## Start Material

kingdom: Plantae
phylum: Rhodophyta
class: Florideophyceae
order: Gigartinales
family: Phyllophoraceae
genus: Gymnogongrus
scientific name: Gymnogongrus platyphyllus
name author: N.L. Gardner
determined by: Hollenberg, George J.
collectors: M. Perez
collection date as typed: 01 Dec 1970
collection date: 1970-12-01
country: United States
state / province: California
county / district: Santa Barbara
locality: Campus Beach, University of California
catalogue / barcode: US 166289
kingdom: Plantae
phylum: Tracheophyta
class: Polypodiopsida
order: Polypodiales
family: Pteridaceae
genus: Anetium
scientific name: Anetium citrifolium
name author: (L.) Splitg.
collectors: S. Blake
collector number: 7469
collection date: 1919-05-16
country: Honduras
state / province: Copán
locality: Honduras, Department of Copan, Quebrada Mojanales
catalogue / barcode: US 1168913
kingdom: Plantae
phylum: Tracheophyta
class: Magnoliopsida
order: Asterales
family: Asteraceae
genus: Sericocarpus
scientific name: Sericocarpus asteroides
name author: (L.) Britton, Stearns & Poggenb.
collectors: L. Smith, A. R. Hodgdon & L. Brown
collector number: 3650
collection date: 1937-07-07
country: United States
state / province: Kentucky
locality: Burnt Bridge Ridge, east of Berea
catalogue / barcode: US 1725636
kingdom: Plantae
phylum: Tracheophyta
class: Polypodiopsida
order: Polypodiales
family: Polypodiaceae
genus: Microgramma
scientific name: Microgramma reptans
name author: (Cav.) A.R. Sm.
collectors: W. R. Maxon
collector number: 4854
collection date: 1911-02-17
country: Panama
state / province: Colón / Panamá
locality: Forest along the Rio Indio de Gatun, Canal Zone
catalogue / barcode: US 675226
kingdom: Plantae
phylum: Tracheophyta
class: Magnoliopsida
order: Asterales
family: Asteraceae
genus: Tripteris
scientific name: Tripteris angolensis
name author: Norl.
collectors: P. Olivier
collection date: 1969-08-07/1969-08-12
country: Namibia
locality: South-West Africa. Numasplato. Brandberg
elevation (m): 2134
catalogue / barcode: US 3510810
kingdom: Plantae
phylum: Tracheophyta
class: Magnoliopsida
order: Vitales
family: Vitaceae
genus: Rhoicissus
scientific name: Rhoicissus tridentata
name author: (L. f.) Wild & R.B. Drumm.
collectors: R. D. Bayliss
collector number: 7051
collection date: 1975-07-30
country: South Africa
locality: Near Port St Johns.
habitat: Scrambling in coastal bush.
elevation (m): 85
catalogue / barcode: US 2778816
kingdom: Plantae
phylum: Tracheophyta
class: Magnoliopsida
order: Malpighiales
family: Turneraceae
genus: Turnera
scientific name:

## End Material

• Given exercise: Would you set down every line of the data above, word for word and unchanged?

• Exercise solution:
kingdom: Plantae
phylum: Rhodophyta
class: Florideophyceae
order: Gigartinales
family: Phyllophoraceae
genus: Gymnogongrus
scientific name: Gymnogongrus platyphyllus
name author: N.L. Gardner
determined by: Hollenberg, George J.
collectors: M. Perez
collection date as typed: 01 Dec 1970
collection date: 1970-12-01
country: United States
state / province: California
county / district: Santa Barbara
locality: Campus Beach, University of California
catalogue / barcode: US 166289
kingdom: Plantae
phylum: Tracheophyta
class: Polypodiopsida
order: Polypodiales
family: Pteridaceae
genus: Anetium
scientific name: Anetium citrifolium
name author: (L.) Splitg.
collectors: S. Blake
collector number: 7469
collection date: 1919-05-16
country: Honduras
state / province: Copán
locality: Honduras, Department of Copan, Quebrada Mojanales
catalogue / barcode: US 1168913
kingdom: Plantae
phylum: Tracheophyta
class: Magnoliopsida
order: Asterales
family: Asteraceae
genus: Sericocarpus
scientific name: Sericocarpus asteroides
name author: (L.) Britton, Stearns & Poggenb.
collectors: L. Smith, A. R. Hodgdon & L. Brown
collector number: 3650
collection date: 1937-07-07
country: United States
state / province: Kentucky
locality: Burnt Bridge Ridge, east of Berea
catalogue / barcode: US 1725636
kingdom: Plantae
phylum: Tracheophyta
class: Polypodiopsida
order: Polypodiales
family: Polypodiaceae
genus: Microgramma
scientific name: Microgramma reptans
name author: (Cav.) A.R. Sm.
collectors: W. R. Maxon
collector number: 4854
collection date: 1911-02-17
country: Panama
state / province: Colón / Panamá
locality: Forest along the Rio Indio de Gatun, Canal Zone
catalogue / barcode: US 675226
kingdom: Plantae
phylum: Tracheophyta
class: Magnoliopsida
order: Asterales
family: Asteraceae
genus: Tripteris
scientific name: Tripteris angolensis
name author: Norl.
collectors: P. Olivier
collection date: 1969-08-07/1969-08-12
country: Namibia
locality: South-West Africa. Numasplato. Brandberg
elevation (m): 2134
catalogue / barcode: US 3510810
kingdom: Plantae
phylum: Tracheophyta
class: Magnoliopsida
order: Vitales
family: Vitaceae
genus: Rhoicissus
scientific name: Rhoicissus tridentata
name author: (L. f.) Wild & R.B. Drumm.
collectors: R. D. Bayliss
collector number: 7051
collection date: 1975-07-30
country: South Africa
locality: Near Port St Johns.
habitat: Scrambling in coastal bush.
elevation (m): 85
catalogue / barcode: US 2778816
kingdom: Plantae
phylum: Tracheophyta
class: Magnoliopsida
order: Malpighiales
family: Turneraceae
genus: Turnera
scientific name:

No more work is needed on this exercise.